- Born: May 3, 1943 (age 82) Bridgeport, Connecticut, U.S.
- Occupation(s): Music manager and producer
- Years active: 1966-1982
- Spouse: Donna Vita ​(m. 1997)​
- Website: https://www.michaelfriedmanphotography.com

= Michael Friedman (photographer) =

American photographer and author (born 1943)

Michael A. Friedman (born May 3, 1943) is a former music manager and producer, photographer and author.

== Career ==
From 1966 to 1982, Friedman was a music publicist, artist manager, music producer and amateur photographer. He was a publicist for the Mamas and Papas, Glen Campbell, Herman’s Hermits, The Hollies, The Turtles, and The Bee Gees.  He then managed an unknown Todd Rundgren and his first band Nazz, producing the first “Hello it's Me” at the age of 24. In 1968, Friedman went to work Albert Grossman and helped run Grossman’s management firm ABGM in New York. At ABGM, Michael worked with Bob Dylan, The Band, Janis Joplin, Paul Butterfield, Odetta, Ian and Sylvia, Ritchie Havens, Peter Paul and Mary, James Cotton, Todd Rundgren, Professor Longhair, Tom Rush, and Gordon Lightfoot.
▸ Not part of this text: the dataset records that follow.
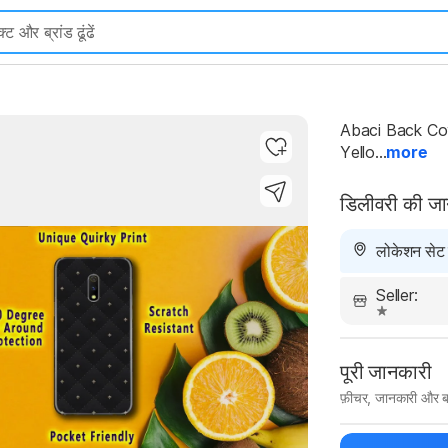
Abaci Back Cov
Yello...
more
डिलीवरी की ज
Highlights
लोकेशन सेट न
Seller:
पूरी जानकारी
फ़ीचर, जानकारी और ब
मैन्युफ़ैक्चरर का 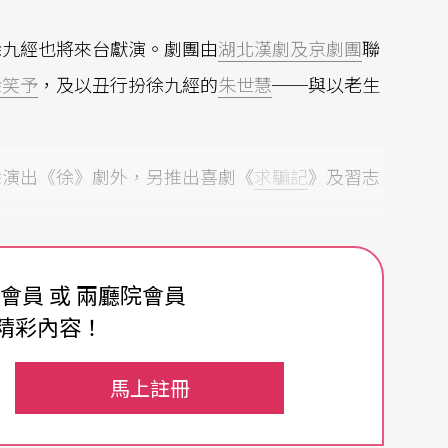
徐九經也將來台獻演。劇團由
湖北漢劇及京劇團
聯
余笑予
，及以丑行扮徐九經的
朱世慧
──與以老生
除演出《徐》劇外，另推出喜劇《
求騙記
》及習志
費會員 或 兩廳院會員
精彩內容！
（吉訶德）
馬上註冊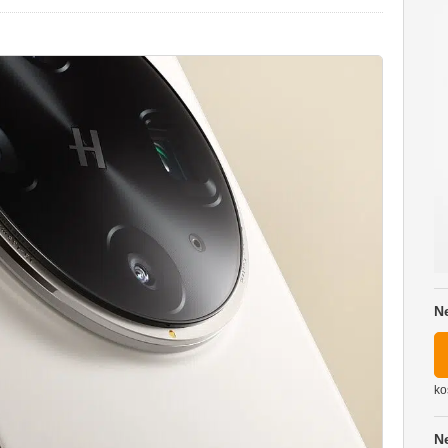
N
ko
N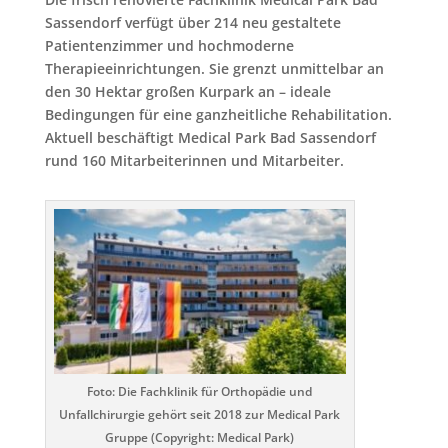
Sassendorf verfügt über 214 neu gestaltete
Patientenzimmer und hochmoderne
Therapieeinrichtungen. Sie grenzt unmittelbar an
den 30 Hektar großen Kurpark an – ideale
Bedingungen für eine ganzheitliche Rehabilitation.
Aktuell beschäftigt Medical Park Bad Sassendorf
rund 160 Mitarbeiterinnen und Mitarbeiter.
Foto: Die Fachklinik für Orthopädie und
Unfallchirurgie gehört seit 2018 zur Medical Park
Gruppe (Copyright: Medical Park)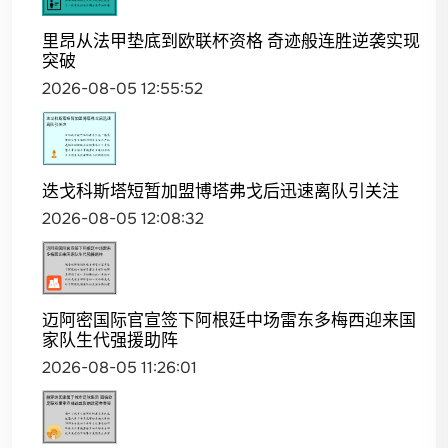
里昂从法甲垫底到欧联杯资格 奇迹般连胜逆袭实现
突破
2026-08-05 12:55:52
迭戈科斯塔短暂加盟博塔弗戈后迅速离队引关注
2026-08-05 12:08:32
迈阿密国际官宣签下阿根廷中场雷东多梅西迎来国
家队生代强援助阵
2026-08-05 11:26:01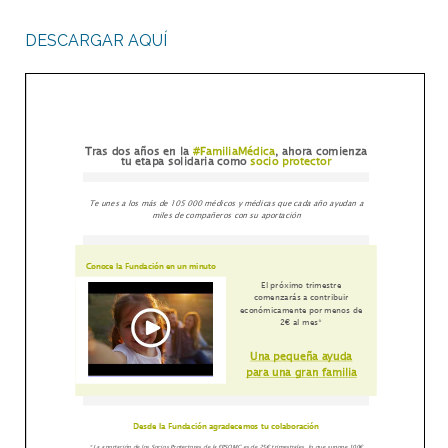
DESCARGAR AQUÍ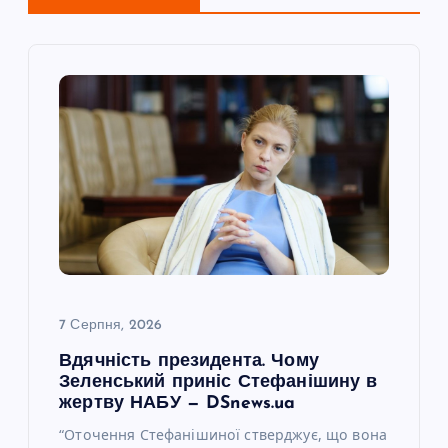
ц
і
я
з
а
п
и
7 Серпня, 2026
с
Вдячність президента. Чому
Зеленський приніс Стефанішину в
і
жертву НАБУ — DSnews.ua
“Оточення Стефанішиної стверджує, що вона
в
In the 1970s, Friedman moved to Woodstock, NY, to help establish Grossman’s Bearsville Records and Bearsville Studios, signing several of Bearsville’s first artists and producing some of Bearsville's first albums: Todd Rundgren - Runt, American Dream, Jesse Frederick and Hungry Chuck. He subsequently joined Bert Block in Connecticut, managing Kris Kristofferson and Rita Coolidge. In 1980, Friedman joined Arista Records to work with Clive Davis as his executive assistant, and led Arista's new music video department. His first two projects under the newly established division included "Dionne Warwick: Live in Las Vegas,” and the 1980 production of One for the Road (The Kinks album) filmed at the Providence Civic Center, which was the first feature length music video. These productions were joint ventures with Time Life Entertainment. The Kinks rock video marked an industry first, and the soundtrack resulted in the Arista double album, “One for the Road,” which went gold. Friedman also oversaw all Arista distributed labels, including Dave Grusin’s and Larry Rosen’s Jazz label GRP Records.
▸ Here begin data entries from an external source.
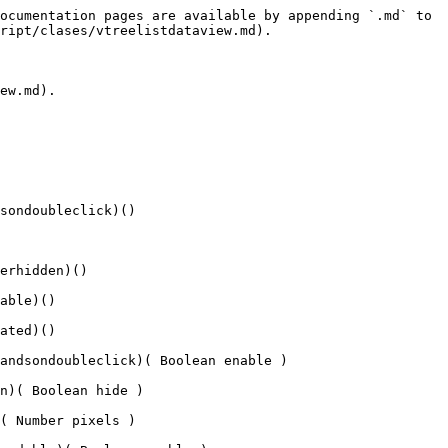
ocumentation pages are available by appending `.md` to 
ript/clases/vtreelistdataview.md).

ew.md).

sondoubleclick)()

erhidden)()

able)()

ated)()

andsondoubleclick)( Boolean enable )

n)( Boolean hide )

( Number pixels )
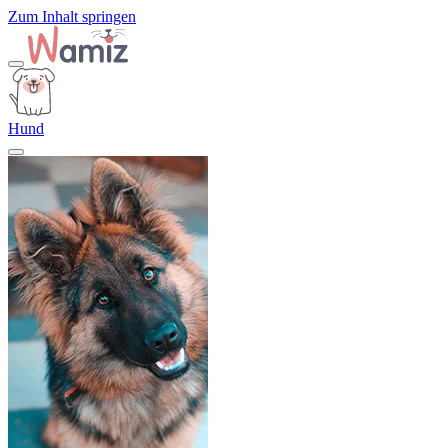
Zum Inhalt springen
Hund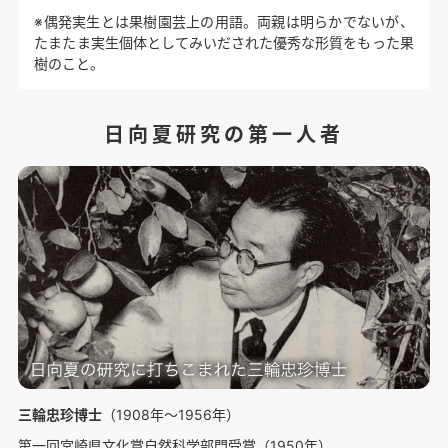
※偶発実生とは果樹園芸上の用語。両親は明らかでないが、
たまたま実生個体としてみいだされた優秀な形質をもった果
樹のこと。
日向夏研究の第一人者
三輪忠珍博士
（1908年〜1956年）
第一回宮崎県文化賞自然科学部門受賞（1950年）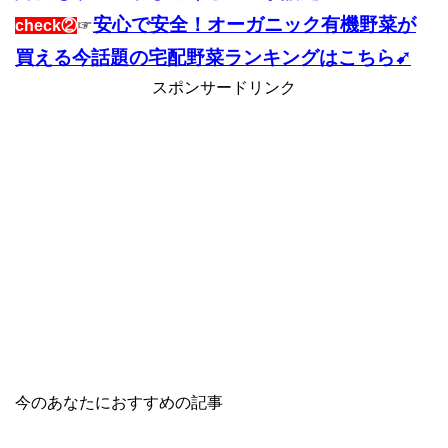
安心で安全！オーガニック有機野菜が
check②
☞
買える今話題の宅配野菜ランキングはこちら➹
スポンサードリンク
今のあなたにおすすめの記事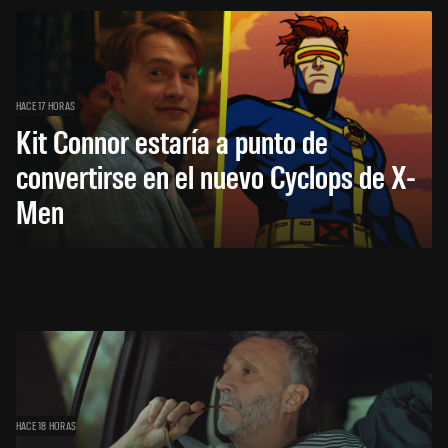
HACE 17 HORAS
Kit Connor estaría a punto de
convertirse en el nuevo Cyclops de X-
Men
HACE 18 HORAS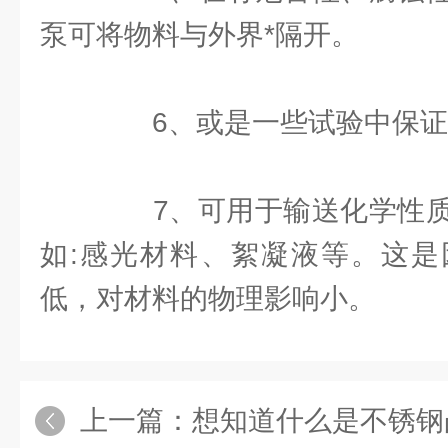
泵可将物料与外界*隔开。
6、或是一些试验中保证
7、可用于输送化学性质
如:感光材料、絮凝液等。这是
低，对材料的物理影响小。
上一篇：
想知道什么是不锈钢凸轮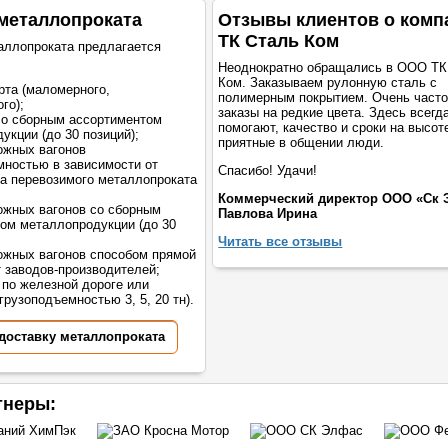
металлопроката
Отзывы клиентов о комп
ТК Сталь Ком
аллопроката предлагается
Неоднократно обращались в ООО ТК
Ком. Заказываем рулонную сталь с
рта (маломерного,
полимерным покрытием. Очень част
го);
заказы на редкие цвета. Здесь всегд
со сборным ассортиментом
помогают, качество и сроки на высот
укции (до 30 позиций);
приятные в общении люди.
ожных вагонов
мностью в зависимости от
Спасибо! Удачи!
а перевозимого металлопроката
Коммерческий директор ООО «Ск 
жных вагонов со сборным
Павлова Ирина
ом металлопродукции (до 30
Читать все отзывы
жных вагонов способом прямой
т заводов-производителей;
 по железной дороге или
грузоподъемностью 3, 5, 20 тн).
 доставку металлопроката
тнеры:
Between 1969 and 1973, Friedman took over 2,000 photos of the musicians he worked with, both onstage and backstage. The photo negatives were lost before they were printed, and found again in 2017. The since published photos include The Band, Janis Joplin, The Rolling Stones, Kris Kristofferson and Rita Coolidge, Paul Butterfield, Todd Rundgren, and other artists. Friedman's photographs have been the center of exhibits at the California Heritage Museum in Los Angeles, RE Hotel in Phoenix, and a year-long exhibit at the Rock and Roll Hall of Fame in Cleveland. The Rock and Roll Hall of Fame will be archiving his photographs in perpetuity as The Michael Friedman Collection.

Friedman later went on to form The Empire Project, a music production and management firm in New York. In the early 1980s, Friedman opened Friedman Gallery, a high end antique & design gallery, and Artafax, a European high tech design store, both in Westport, Connecticut. In 1992, he opened the Ash Creek Saloon, the first of his three restaurants. Also in 1992, Friedman authored, "Cowboy Culture, The Last Frontier of American Antiques".

In 2023, Friedman and Donna Vita published a fine art photography book, "EXPOSED: Lost Negatives & Untold Stories of Michael Friedman."

== Personal life ==
Friedman grew up in Westport, Connecticut. In the mid-'50s, he formed the first rock band in his hometown and played as a drummer. In 1961, Friedman graduated Staples High School in Westport, Connecticut. He graduated from the University of Arizona in 1965.

Friedman has three daughters and lives with his wife, Donna Vita, in Connecticut.